COLUMBUS, Ohio — The Ohio Supreme Court has voted to allow a convicted serial killer to challenge his death penalty sentence.
Anthony Kirkland was sentenced to death in 2010 for murdering an SCPA seventh-grader and another Cincinnati teen -- the last of his five victims.
Prosecutors argued that without a death sentence, the killings of 13-year-old Esme Kenney in 2009 and 14-year-old Casonya Crawford in 2006 would go unpunished. However, four of the seven state supreme court justices agreed to send the case back to trial court for a new sentencing hearing.
"What's happened now is a Florida case came along that the U.S. Supreme Court heard and overruled the death penalty case, so the Ohio Supreme Court feels that Florida case applies to the Kirkland case," criminal defense attorney Mark Krumbein said. He is not one of Kirkland's attorneys but offered his opinion as a legal expert.
Hamilton County Prosecutor's Office spokeswoman Julie Wilson told WCPO the county prosecutor plans to file a response to the ruling. Prosecutor Joe Deters will ask the Ohio Supreme Court to reconsider or offer some clarification on the decision.
"We think the Supreme Court of Ohio may have misinterpreted current law," Deters said. "We are asking them to reconsider."

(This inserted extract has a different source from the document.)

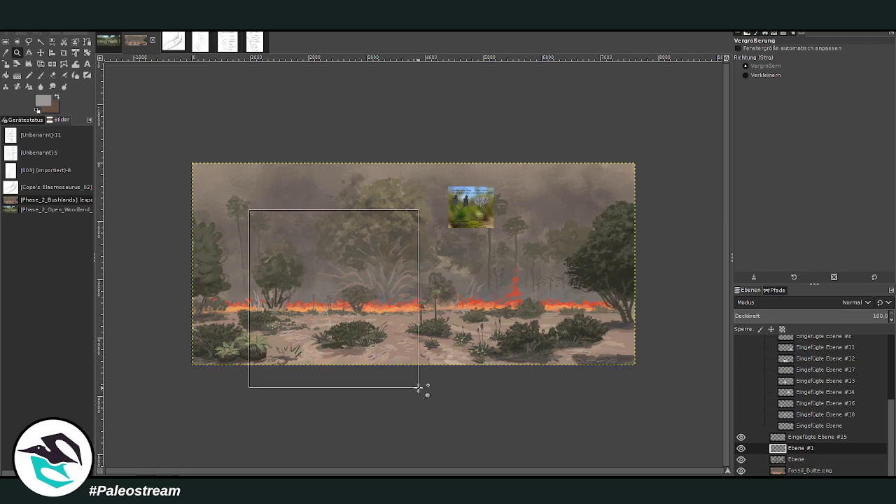
pyautogui.click(6, 52)
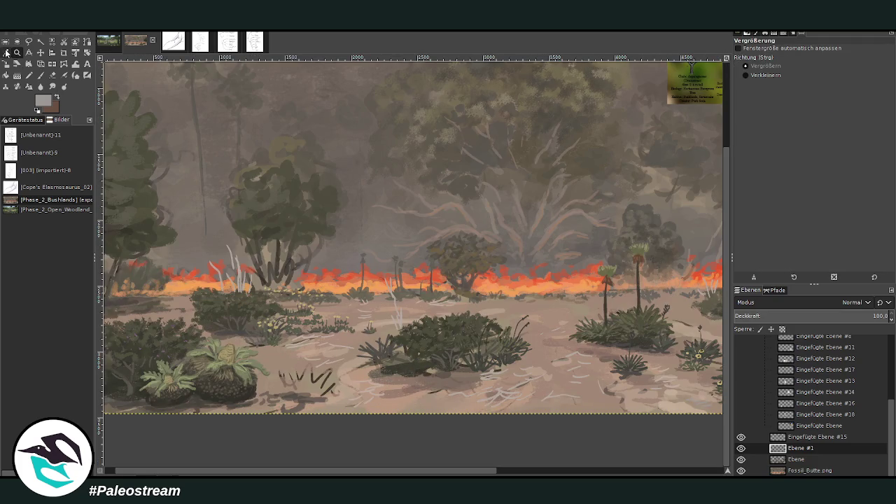
pyautogui.click(294, 206)
pyautogui.click(629, 261)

Kirkland was found guilty of aggravated murder, attempted rape and other charges in the Kenney and Crawford deaths. Before his trial, Kirkland also pleaded guilty to the slayings of two other Cincinnati women, 45-year-old Mary Jo Newton and 25-year-old Kimya Rolison, and received life sentences. He previously served a 16-year sentence for killing his girlfriend.

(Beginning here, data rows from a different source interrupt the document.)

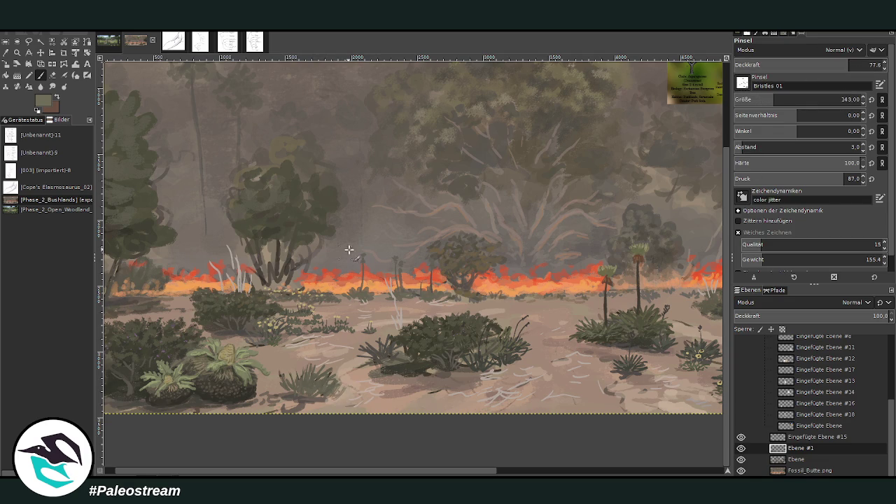
pyautogui.press('bracketright')
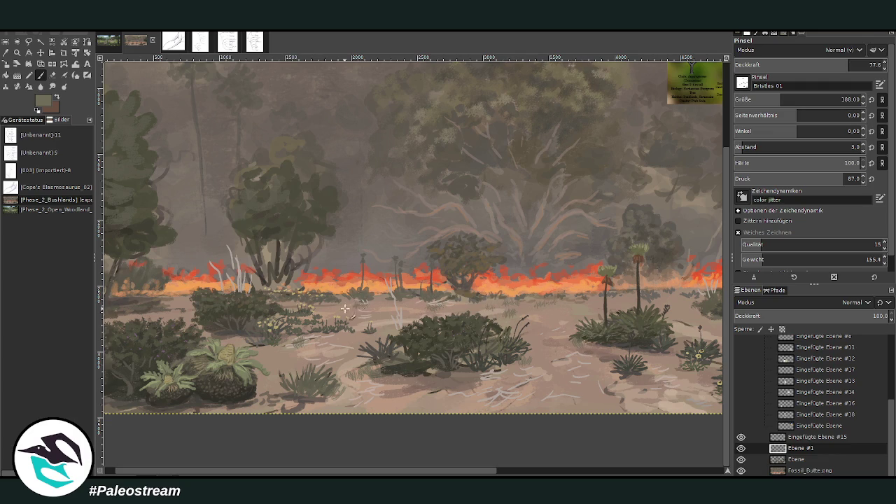
pyautogui.click(526, 474)
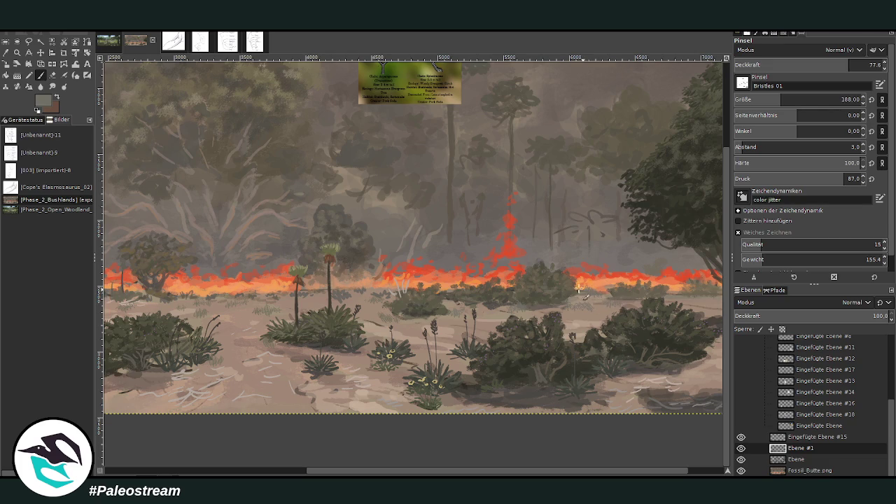
pyautogui.hscroll(-5, 342, 464)
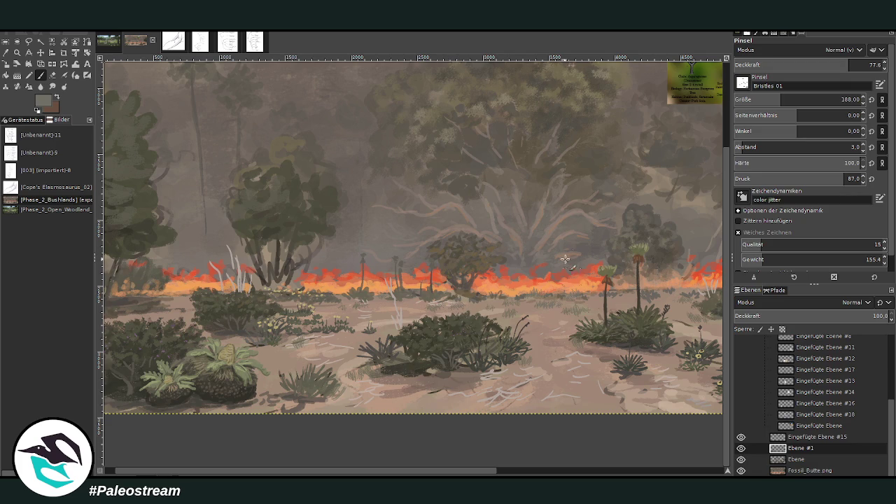
pyautogui.click(793, 95)
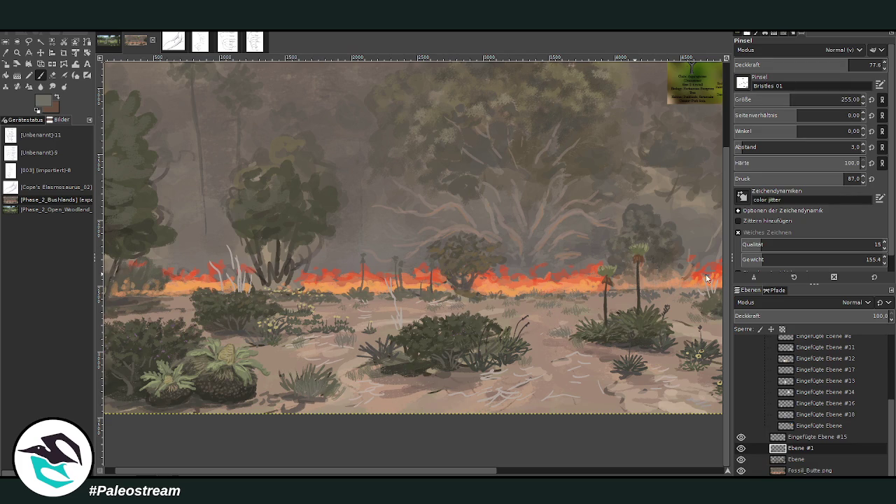
pyautogui.moveTo(553, 315); pyautogui.dragTo(555, 306)
pyautogui.moveTo(486, 313); pyautogui.dragTo(477, 306)
pyautogui.hscroll(5, 420, 266)
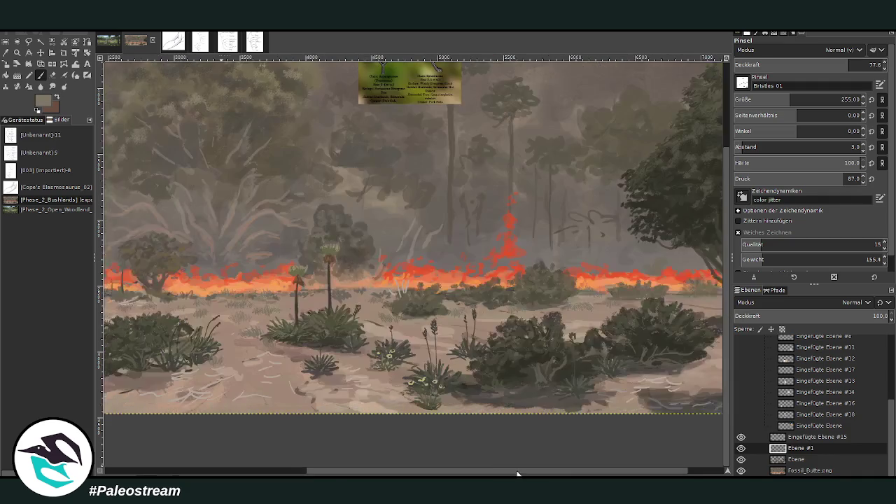
# Step: Pick a light tan and paint lighter ground and pale grass tufts under the central and dark bushes
pyautogui.hscroll(3, 465, 234)
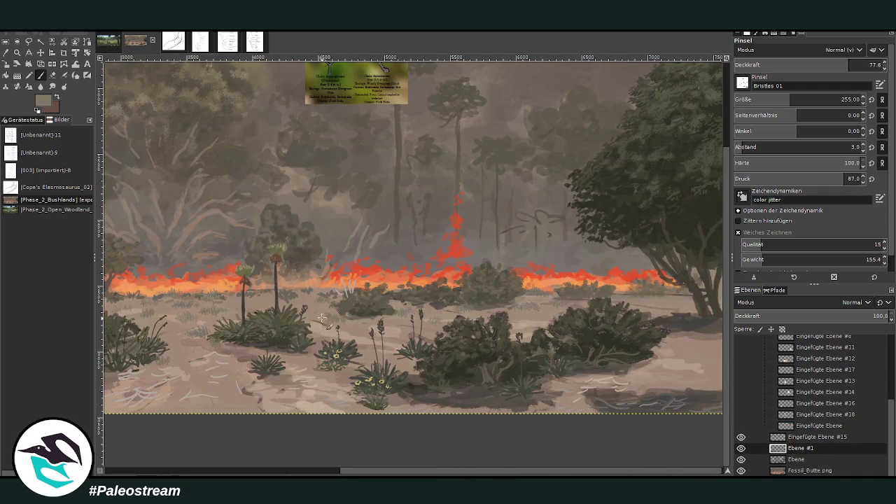
pyautogui.keyDown('ctrl'); pyautogui.click(658, 265); pyautogui.keyUp('ctrl')
pyautogui.keyDown('ctrl'); pyautogui.click(663, 265); pyautogui.keyUp('ctrl')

Kirkland kidnapped Kenney, a cello player at the School for Creative and Performing Arts, as she jogged alone around the Winton Hills reservoir close to her home on Saturday afternoon, March 7, 2009. Her parents had called police when she didn't come right home, and police were already out looking for her when they came upon Kirkland in the woods. He had Kenney's iPod and her watch. They found her body nearby.
At the sentencing phase, the prosecutor questioned whether the killings of the Kenney and Crawford were "just freebies for him."
Prosecutors argued in a 2011 filing with the court that the prosecutor's comment was appropriate because part of the death penalty case against Kirkland was that the girls' killings was part of a "course of conduct" involving four victims.
"The significance is that one of the reasons death was appropriate was the number of victims," William Breyer, Hamilton County chief assistant prosecuting attorney, said in the filing.
Justice Judith Ann Lanzinger said Kirkland deserved to be re-sentenced because of the prosecutor's remarks.
"Although the crimes Kirkland is alleged to have committed are horrific, due process requires that a jury be free from prejudice before recommending the death penalty," she wrote.
Justice Paul Pfeifer agreed that Kirkland should be re-sentenced because of the prosecutor's remarks. He also said Kirkland's conviction of attempted rape in the case of Crawford should be overturned for lack of evidence.